(Data to use)
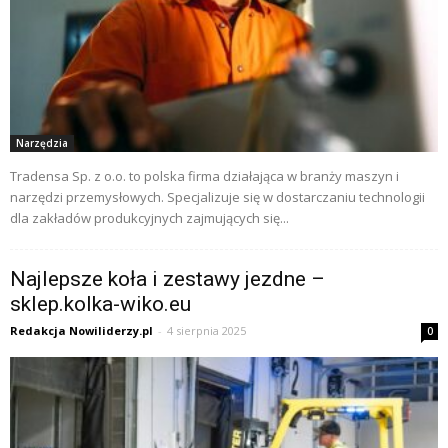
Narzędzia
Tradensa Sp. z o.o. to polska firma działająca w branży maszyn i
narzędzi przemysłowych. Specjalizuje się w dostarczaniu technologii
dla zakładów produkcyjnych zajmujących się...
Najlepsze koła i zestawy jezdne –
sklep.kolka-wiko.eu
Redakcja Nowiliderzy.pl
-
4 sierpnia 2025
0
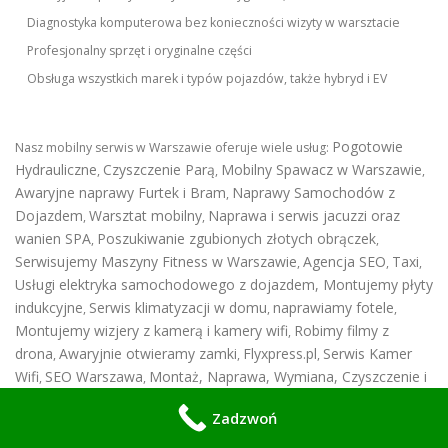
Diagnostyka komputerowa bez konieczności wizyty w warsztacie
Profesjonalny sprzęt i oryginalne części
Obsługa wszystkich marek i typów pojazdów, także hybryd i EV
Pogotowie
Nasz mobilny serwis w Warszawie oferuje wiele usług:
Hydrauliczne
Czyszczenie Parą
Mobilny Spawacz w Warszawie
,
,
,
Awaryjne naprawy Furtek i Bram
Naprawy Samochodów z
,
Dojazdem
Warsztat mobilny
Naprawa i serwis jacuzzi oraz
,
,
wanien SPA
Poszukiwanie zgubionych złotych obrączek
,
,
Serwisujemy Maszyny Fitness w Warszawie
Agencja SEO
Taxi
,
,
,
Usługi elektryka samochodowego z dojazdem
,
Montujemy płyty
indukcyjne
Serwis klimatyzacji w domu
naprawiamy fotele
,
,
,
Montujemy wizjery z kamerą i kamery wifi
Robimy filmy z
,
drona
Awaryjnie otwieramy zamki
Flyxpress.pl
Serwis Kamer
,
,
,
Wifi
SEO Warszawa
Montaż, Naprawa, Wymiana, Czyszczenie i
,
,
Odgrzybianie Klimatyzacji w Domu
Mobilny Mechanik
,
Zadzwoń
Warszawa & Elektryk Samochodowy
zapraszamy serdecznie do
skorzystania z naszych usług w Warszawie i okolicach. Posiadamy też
(End Data to use)
(Data to use)
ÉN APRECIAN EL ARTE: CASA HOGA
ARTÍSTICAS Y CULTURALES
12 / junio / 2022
(End Data to use)
(Data to use)
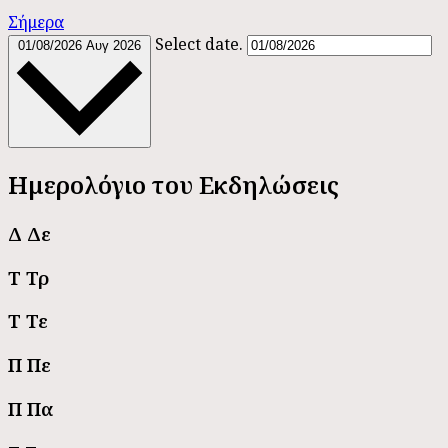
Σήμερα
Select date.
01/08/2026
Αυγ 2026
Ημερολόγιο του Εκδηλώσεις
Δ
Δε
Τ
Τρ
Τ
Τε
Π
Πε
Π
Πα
(End Data to use)
Work to be completed:
Reproduce the part of the material that opens with the line containing "Diagnostyka komputerowa bez" and closes with the line containing "skorzystania z naszych", swapping "Montujemy" for "Instalujemy" and keeping everything else the same.

Answer to this problem:
Diagnostyka komputerowa bez konieczności wizyty w warsztacie
Profesjonalny sprzęt i oryginalne części
Obsługa wszystkich marek i typów pojazdów, także hybryd i EV
Pogotowie
Nasz mobilny serwis w Warszawie oferuje wiele usług:
Hydrauliczne
Czyszczenie Parą
Mobilny Spawacz w Warszawie
,
,
,
Awaryjne naprawy Furtek i Bram
Naprawy Samochodów z
,
Dojazdem
Warsztat mobilny
Naprawa i serwis jacuzzi oraz
,
,
wanien SPA
Poszukiwanie zgubionych złotych obrączek
,
,
Serwisujemy Maszyny Fitness w Warszawie
Agencja SEO
Taxi
,
,
,
Usługi elektryka samochodowego z dojazdem
,
Instalujemy płyty
indukcyjne
Serwis klimatyzacji w domu
naprawiamy fotele
,
,
,
Instalujemy wizjery z kamerą i kamery wifi
Robimy filmy z
,
drona
Awaryjnie otwieramy zamki
Flyxpress.pl
Serwis Kamer
,
,
,
Wifi
SEO Warszawa
Montaż, Naprawa, Wymiana, Czyszczenie i
,
,
Odgrzybianie Klimatyzacji w Domu
Mobilny Mechanik
,
Zadzwoń
Warszawa & Elektryk Samochodowy
zapraszamy serdecznie do
skorzystania z naszych usług w Warszawie i okolicach. Posiadamy też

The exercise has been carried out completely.